Careful Words

subject (n.)

subject (v.)

subject (adj.)

A Briton even in love should be

A subject, not a slave!

William Wordsworth (1770-1850): Ere with Cold Beads of Midnight Dew.

Underneath this sable hearse

Lies the subject of all verse,—

Sidney's sister, Pembroke's mother.

Death, ere thou hast slain another,

Learn'd and fair and good as she,

Time shall throw a dart at thee.

Ben Jonson (1573-1637): Epitaph on the Countess of Pembroke.
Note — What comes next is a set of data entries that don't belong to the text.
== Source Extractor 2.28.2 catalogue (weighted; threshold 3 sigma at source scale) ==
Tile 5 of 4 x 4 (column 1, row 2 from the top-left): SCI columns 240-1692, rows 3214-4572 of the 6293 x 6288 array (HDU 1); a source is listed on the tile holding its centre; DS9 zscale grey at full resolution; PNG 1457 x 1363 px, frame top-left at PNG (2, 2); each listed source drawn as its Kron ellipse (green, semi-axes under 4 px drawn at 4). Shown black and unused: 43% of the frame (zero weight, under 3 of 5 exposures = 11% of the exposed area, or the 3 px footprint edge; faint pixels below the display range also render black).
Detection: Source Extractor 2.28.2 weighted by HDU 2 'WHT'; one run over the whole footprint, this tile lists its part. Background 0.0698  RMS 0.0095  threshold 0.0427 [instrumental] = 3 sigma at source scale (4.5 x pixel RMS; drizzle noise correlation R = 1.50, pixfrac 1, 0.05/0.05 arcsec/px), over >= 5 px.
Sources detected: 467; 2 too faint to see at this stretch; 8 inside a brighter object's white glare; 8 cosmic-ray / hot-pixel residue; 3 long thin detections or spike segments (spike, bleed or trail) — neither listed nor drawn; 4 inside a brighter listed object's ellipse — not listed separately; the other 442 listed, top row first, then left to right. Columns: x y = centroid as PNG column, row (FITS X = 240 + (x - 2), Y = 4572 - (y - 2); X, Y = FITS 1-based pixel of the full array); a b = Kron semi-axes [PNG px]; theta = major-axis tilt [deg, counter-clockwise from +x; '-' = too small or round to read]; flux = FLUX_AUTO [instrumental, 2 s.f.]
Well, honour is the subject of my story.

I cannot tell what you and other men

Think of this life; but, for my single self,

I had as lief not be as live to be

In awe of such a thing as I myself.

William Shakespeare (1564-1616): Julius Caesar. Act i. Sc. 2.

Such duty as the subject owes the prince,

Even such a woman oweth to her husband.

William Shakespeare (1564-1616): The Taming of the Shrew. Act v. Sc. 2.

Unlike my subject now shall be my song;

It shall be witty, and it sha'n't be long.

Earl Of Chesterfield (1694-1773): Impromptu Lines.

  Knowledge is of two kinds: we know a subject ourselves, or we know where we can find information upon it.

Samuel Johnson (1709-1784): Life of Johnson (Boswell). Vol. v. Chap. ix.